■ **Texte source**:
La concertation sur la réforme des retraites se hâte avec lenteur. Je ne dirai pas « une sage lenteur », car les discussions interminables auraient dû céder la place depuis des mois à la prise de décisions. Au lieu de quoi, on en est encore à se poser la question d’une indexation des pensions sur les salaires, indexation à laquelle JP Delevoye aurait dit être favorable (Les Echos du 18 février). Ce qui prouve que la logique des points n’a pas été comprise.

En effet, le recours aux points a parmi ses objectifs l’efficacité de la gestion : la valeur du point peut être révisée, chaque fois que c’est nécessaire, en fonction des rentrées de cotisations. C’est ce qu’on appelle une « variable de commande », l’équivalent des pédales d’accélérateur et de frein sur une automobile. Lorsque les rentrées de cotisations sont bonnes, on peut accélérer – augmenter la valeur du point. Et si par malheur ces rentrées sont mauvaises, on peut « lever le pied », ou même freiner, c’est-à-dire diminuer la valeur du point, en cas de nécessité absolue.

■ **Extraits de données**:

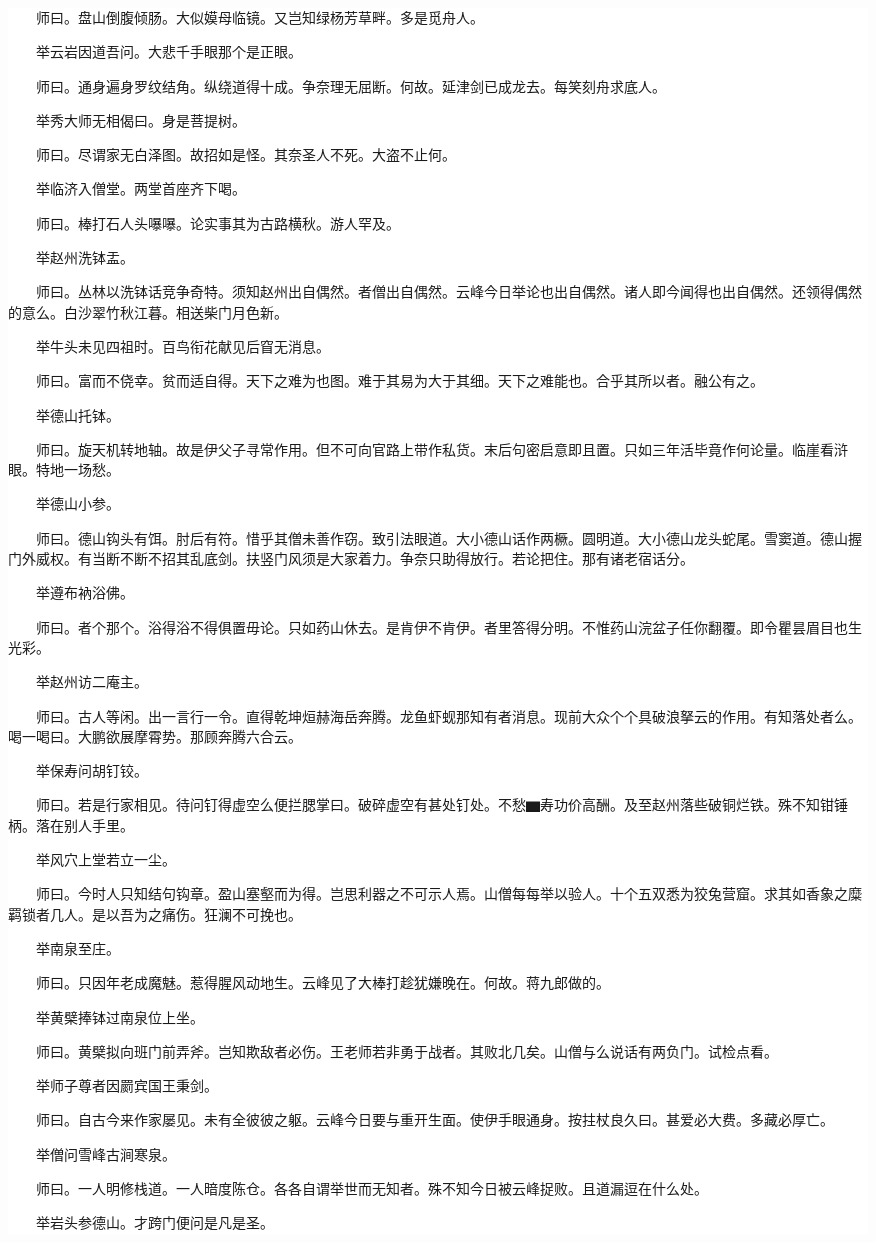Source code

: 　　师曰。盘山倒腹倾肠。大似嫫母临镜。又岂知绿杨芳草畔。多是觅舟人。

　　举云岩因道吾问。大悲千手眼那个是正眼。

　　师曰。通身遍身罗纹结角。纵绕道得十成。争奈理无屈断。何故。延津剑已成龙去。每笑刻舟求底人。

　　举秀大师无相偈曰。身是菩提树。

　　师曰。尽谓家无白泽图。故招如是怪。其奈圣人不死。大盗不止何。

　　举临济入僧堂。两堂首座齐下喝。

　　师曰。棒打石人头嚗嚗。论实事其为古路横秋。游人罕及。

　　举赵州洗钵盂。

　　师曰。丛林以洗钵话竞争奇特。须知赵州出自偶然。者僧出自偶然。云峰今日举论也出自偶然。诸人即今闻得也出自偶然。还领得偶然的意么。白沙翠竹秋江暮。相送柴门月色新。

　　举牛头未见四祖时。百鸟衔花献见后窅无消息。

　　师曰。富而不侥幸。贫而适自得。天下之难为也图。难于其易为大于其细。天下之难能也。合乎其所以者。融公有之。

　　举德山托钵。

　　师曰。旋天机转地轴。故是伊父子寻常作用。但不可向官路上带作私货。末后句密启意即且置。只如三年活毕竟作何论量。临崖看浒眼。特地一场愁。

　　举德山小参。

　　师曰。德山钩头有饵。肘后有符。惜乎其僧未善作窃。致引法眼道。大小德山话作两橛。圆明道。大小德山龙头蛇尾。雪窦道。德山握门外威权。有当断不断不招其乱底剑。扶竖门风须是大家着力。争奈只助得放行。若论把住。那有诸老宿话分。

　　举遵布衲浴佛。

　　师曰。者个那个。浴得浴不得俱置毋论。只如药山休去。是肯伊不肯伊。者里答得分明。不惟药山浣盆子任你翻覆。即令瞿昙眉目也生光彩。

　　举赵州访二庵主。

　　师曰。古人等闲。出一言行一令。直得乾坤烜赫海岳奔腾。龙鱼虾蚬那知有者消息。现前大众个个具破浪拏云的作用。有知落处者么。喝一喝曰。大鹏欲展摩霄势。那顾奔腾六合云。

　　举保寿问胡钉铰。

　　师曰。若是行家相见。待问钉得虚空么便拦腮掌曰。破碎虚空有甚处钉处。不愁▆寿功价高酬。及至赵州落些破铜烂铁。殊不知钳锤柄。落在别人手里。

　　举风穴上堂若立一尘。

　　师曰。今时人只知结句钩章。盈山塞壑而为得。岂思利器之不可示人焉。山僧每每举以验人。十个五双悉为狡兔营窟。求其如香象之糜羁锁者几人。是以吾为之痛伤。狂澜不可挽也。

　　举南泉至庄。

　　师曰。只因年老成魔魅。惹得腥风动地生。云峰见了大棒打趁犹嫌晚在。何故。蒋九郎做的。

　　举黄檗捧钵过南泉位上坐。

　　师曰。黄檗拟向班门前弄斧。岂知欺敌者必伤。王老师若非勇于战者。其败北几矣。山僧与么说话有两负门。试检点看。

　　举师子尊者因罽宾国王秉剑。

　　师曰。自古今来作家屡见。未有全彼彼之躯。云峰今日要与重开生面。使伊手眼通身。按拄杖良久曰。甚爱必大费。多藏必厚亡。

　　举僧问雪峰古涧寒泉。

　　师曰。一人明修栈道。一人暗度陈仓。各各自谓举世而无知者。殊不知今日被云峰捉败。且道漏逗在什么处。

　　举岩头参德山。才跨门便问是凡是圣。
---
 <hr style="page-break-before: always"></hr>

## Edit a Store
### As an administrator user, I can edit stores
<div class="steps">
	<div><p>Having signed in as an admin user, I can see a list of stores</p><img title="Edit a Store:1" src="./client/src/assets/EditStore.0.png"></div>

■ **Tâche assignée 1**:
Restituez le passage du texte sur la réforme des retraites qui commence par « La concertation sur » et se poursuit jusqu'à « pas été comprise. ».
■ **Tâche assignée 2**:
D'après le texte sur la réforme des retraites, pourquoi le débat sur une indexation des pensions sur les salaires prouve-t-il que la logique des points n'a pas été comprise ? Répondez en une à trois phrases.

■ **Réponse à l'exercice 1**:
La concertation sur la réforme des retraites se hâte avec lenteur. Je ne dirai pas « une sage lenteur », car les discussions interminables auraient dû céder la place depuis des mois à la prise de décisions. Au lieu de quoi, on en est encore à se poser la question d’une indexation des pensions sur les salaires, indexation à laquelle JP Delevoye aurait dit être favorable (Les Echos du 18 février). Ce qui prouve que la logique des points n’a pas été comprise.

■ **Réponse à l'exercice 2**:
Le recours aux points vise notamment l'efficacité de la gestion : la valeur du point peut être révisée chaque fois que c'est nécessaire, en fonction des rentrées de cotisations. Cette valeur joue le rôle d'une « variable de commande ». On l'augmente quand les rentrées sont bonnes et on peut la diminuer quand elles sont mauvaises, en cas de nécessité absolue.